START Exercise input

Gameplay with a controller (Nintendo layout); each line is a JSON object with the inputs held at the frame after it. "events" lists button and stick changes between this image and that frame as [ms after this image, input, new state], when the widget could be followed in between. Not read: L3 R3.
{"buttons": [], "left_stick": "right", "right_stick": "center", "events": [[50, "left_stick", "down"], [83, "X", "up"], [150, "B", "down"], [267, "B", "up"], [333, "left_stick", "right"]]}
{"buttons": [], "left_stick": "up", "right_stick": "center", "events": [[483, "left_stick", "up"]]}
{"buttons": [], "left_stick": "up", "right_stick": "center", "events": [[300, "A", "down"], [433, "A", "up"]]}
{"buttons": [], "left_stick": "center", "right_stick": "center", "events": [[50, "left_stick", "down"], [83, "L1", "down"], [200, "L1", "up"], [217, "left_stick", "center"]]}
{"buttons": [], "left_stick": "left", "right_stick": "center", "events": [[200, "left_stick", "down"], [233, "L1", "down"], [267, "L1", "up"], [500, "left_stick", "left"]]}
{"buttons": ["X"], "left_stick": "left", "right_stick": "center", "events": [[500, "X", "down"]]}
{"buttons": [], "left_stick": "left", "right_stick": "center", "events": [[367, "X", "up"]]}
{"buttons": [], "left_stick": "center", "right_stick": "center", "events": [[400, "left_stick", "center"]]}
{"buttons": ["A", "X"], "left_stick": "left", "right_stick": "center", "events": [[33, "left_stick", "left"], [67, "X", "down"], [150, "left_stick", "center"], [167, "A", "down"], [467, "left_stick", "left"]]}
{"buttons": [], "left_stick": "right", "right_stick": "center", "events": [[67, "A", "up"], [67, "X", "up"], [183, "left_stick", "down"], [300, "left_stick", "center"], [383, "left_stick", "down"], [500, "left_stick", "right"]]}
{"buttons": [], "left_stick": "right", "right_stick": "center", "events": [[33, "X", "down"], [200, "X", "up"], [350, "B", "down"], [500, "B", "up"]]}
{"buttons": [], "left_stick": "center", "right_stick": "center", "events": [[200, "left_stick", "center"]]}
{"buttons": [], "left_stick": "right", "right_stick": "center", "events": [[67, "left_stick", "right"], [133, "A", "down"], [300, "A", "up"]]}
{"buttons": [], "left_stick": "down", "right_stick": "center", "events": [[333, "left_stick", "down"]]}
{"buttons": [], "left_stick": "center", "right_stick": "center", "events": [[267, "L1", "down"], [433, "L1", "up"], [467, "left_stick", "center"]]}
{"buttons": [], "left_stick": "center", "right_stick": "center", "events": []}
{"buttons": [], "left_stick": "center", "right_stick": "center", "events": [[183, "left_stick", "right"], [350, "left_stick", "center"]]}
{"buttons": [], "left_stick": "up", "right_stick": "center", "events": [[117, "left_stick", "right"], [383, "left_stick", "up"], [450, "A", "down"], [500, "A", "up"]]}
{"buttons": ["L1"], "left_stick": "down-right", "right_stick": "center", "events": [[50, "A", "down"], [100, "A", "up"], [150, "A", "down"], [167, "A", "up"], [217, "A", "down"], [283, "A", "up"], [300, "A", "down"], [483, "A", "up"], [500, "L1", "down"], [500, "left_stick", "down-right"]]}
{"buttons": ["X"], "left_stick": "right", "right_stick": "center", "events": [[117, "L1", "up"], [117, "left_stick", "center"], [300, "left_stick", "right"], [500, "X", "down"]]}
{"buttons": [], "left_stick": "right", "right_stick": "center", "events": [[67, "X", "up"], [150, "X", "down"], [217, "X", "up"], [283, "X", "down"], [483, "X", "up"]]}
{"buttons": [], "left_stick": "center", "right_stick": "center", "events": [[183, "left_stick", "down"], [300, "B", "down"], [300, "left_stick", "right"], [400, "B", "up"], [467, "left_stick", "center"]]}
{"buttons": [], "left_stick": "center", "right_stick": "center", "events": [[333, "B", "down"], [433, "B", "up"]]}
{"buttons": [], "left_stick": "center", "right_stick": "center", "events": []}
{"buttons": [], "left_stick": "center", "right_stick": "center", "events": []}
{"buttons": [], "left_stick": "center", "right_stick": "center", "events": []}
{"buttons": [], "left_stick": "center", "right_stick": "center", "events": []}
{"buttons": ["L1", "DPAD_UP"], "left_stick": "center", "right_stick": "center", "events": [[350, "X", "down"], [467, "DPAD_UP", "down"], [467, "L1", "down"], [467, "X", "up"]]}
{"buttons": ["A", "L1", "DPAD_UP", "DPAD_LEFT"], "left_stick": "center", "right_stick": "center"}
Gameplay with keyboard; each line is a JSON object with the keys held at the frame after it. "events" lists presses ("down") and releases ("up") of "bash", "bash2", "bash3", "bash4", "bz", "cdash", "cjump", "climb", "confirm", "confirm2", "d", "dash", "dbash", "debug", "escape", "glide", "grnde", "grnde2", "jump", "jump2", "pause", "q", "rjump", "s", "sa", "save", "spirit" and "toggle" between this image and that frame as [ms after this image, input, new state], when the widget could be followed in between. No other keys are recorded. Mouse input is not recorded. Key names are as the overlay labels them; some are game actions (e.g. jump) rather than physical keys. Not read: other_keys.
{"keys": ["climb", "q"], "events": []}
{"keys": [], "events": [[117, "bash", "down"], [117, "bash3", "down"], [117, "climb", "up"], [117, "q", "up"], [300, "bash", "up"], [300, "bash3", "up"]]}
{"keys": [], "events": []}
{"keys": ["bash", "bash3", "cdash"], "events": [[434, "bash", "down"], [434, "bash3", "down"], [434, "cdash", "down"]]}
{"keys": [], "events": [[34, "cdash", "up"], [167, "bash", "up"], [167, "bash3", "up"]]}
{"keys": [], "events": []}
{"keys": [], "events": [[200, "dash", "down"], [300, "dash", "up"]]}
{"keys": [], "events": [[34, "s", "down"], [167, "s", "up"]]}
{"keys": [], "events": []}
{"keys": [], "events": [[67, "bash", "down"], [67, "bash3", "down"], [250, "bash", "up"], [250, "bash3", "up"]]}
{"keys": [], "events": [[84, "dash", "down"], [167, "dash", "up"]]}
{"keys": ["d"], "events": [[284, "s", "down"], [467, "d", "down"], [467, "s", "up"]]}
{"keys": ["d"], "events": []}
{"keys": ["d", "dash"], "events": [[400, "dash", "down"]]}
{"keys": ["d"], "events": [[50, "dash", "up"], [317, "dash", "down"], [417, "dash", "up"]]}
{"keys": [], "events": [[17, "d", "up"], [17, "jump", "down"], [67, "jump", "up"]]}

END Exercise input

Your instructions: Give back each entry exactly as it was written.

Exercise solution:
Gameplay with a controller (Nintendo layout); each line is a JSON object with the inputs held at the frame after it. "events" lists button and stick changes between this image and that frame as [ms after this image, input, new state], when the widget could be followed in between. Not read: L3 R3.
{"buttons": [], "left_stick": "right", "right_stick": "center", "events": [[50, "left_stick", "down"], [83, "X", "up"], [150, "B", "down"], [267, "B", "up"], [333, "left_stick", "right"]]}
{"buttons": [], "left_stick": "up", "right_stick": "center", "events": [[483, "left_stick", "up"]]}
{"buttons": [], "left_stick": "up", "right_stick": "center", "events": [[300, "A", "down"], [433, "A", "up"]]}
{"buttons": [], "left_stick": "center", "right_stick": "center", "events": [[50, "left_stick", "down"], [83, "L1", "down"], [200, "L1", "up"], [217, "left_stick", "center"]]}
{"buttons": [], "left_stick": "left", "right_stick": "center", "events": [[200, "left_stick", "down"], [233, "L1", "down"], [267, "L1", "up"], [500, "left_stick", "left"]]}
{"buttons": ["X"], "left_stick": "left", "right_stick": "center", "events": [[500, "X", "down"]]}
{"buttons": [], "left_stick": "left", "right_stick": "center", "events": [[367, "X", "up"]]}
{"buttons": [], "left_stick": "center", "right_stick": "center", "events": [[400, "left_stick", "center"]]}
{"buttons": ["A", "X"], "left_stick": "left", "right_stick": "center", "events": [[33, "left_stick", "left"], [67, "X", "down"], [150, "left_stick", "center"], [167, "A", "down"], [467, "left_stick", "left"]]}
{"buttons": [], "left_stick": "right", "right_stick": "center", "events": [[67, "A", "up"], [67, "X", "up"], [183, "left_stick", "down"], [300, "left_stick", "center"], [383, "left_stick", "down"], [500, "left_stick", "right"]]}
{"buttons": [], "left_stick": "right", "right_stick": "center", "events": [[33, "X", "down"], [200, "X", "up"], [350, "B", "down"], [500, "B", "up"]]}
{"buttons": [], "left_stick": "center", "right_stick": "center", "events": [[200, "left_stick", "center"]]}
{"buttons": [], "left_stick": "right", "right_stick": "center", "events": [[67, "left_stick", "right"], [133, "A", "down"], [300, "A", "up"]]}
{"buttons": [], "left_stick": "down", "right_stick": "center", "events": [[333, "left_stick", "down"]]}
{"buttons": [], "left_stick": "center", "right_stick": "center", "events": [[267, "L1", "down"], [433, "L1", "up"], [467, "left_stick", "center"]]}
{"buttons": [], "left_stick": "center", "right_stick": "center", "events": []}
{"buttons": [], "left_stick": "center", "right_stick": "center", "events": [[183, "left_stick", "right"], [350, "left_stick", "center"]]}
{"buttons": [], "left_stick": "up", "right_stick": "center", "events": [[117, "left_stick", "right"], [383, "left_stick", "up"], [450, "A", "down"], [500, "A", "up"]]}
{"buttons": ["L1"], "left_stick": "down-right", "right_stick": "center", "events": [[50, "A", "down"], [100, "A", "up"], [150, "A", "down"], [167, "A", "up"], [217, "A", "down"], [283, "A", "up"], [300, "A", "down"], [483, "A", "up"], [500, "L1", "down"], [500, "left_stick", "down-right"]]}
{"buttons": ["X"], "left_stick": "right", "right_stick": "center", "events": [[117, "L1", "up"], [117, "left_stick", "center"], [300, "left_stick", "right"], [500, "X", "down"]]}
{"buttons": [], "left_stick": "right", "right_stick": "center", "events": [[67, "X", "up"], [150, "X", "down"], [217, "X", "up"], [283, "X", "down"], [483, "X", "up"]]}
{"buttons": [], "left_stick": "center", "right_stick": "center", "events": [[183, "left_stick", "down"], [300, "B", "down"], [300, "left_stick", "right"], [400, "B", "up"], [467, "left_stick", "center"]]}
{"buttons": [], "left_stick": "center", "right_stick": "center", "events": [[333, "B", "down"], [433, "B", "up"]]}
{"buttons": [], "left_stick": "center", "right_stick": "center", "events": []}
{"buttons": [], "left_stick": "center", "right_stick": "center", "events": []}
{"buttons": [], "left_stick": "center", "right_stick": "center", "events": []}
{"buttons": [], "left_stick": "center", "right_stick": "center", "events": []}
{"buttons": ["L1", "DPAD_UP"], "left_stick": "center", "right_stick": "center", "events": [[350, "X", "down"], [467, "DPAD_UP", "down"], [467, "L1", "down"], [467, "X", "up"]]}
{"buttons": ["A", "L1", "DPAD_UP", "DPAD_LEFT"], "left_stick": "center", "right_stick": "center"}
Gameplay with keyboard; each line is a JSON object with the keys held at the frame after it. "events" lists presses ("down") and releases ("up") of "bash", "bash2", "bash3", "bash4", "bz", "cdash", "cjump", "climb", "confirm", "confirm2", "d", "dash", "dbash", "debug", "escape", "glide", "grnde", "grnde2", "jump", "jump2", "pause", "q", "rjump", "s", "sa", "save", "spirit" and "toggle" between this image and that frame as [ms after this image, input, new state], when the widget could be followed in between. No other keys are recorded. Mouse input is not recorded. Key names are as the overlay labels them; some are game actions (e.g. jump) rather than physical keys. Not read: other_keys.
{"keys": ["climb", "q"], "events": []}
{"keys": [], "events": [[117, "bash", "down"], [117, "bash3", "down"], [117, "climb", "up"], [117, "q", "up"], [300, "bash", "up"], [300, "bash3", "up"]]}
{"keys": [], "events": []}
{"keys": ["bash", "bash3", "cdash"], "events": [[434, "bash", "down"], [434, "bash3", "down"], [434, "cdash", "down"]]}
{"keys": [], "events": [[34, "cdash", "up"], [167, "bash", "up"], [167, "bash3", "up"]]}
{"keys": [], "events": []}
{"keys": [], "events": [[200, "dash", "down"], [300, "dash", "up"]]}
{"keys": [], "events": [[34, "s", "down"], [167, "s", "up"]]}
{"keys": [], "events": []}
{"keys": [], "events": [[67, "bash", "down"], [67, "bash3", "down"], [250, "bash", "up"], [250, "bash3", "up"]]}
{"keys": [], "events": [[84, "dash", "down"], [167, "dash", "up"]]}
{"keys": ["d"], "events": [[284, "s", "down"], [467, "d", "down"], [467, "s", "up"]]}
{"keys": ["d"], "events": []}
{"keys": ["d", "dash"], "events": [[400, "dash", "down"]]}
{"keys": ["d"], "events": [[50, "dash", "up"], [317, "dash", "down"], [417, "dash", "up"]]}
{"keys": [], "events": [[17, "d", "up"], [17, "jump", "down"], [67, "jump", "up"]]}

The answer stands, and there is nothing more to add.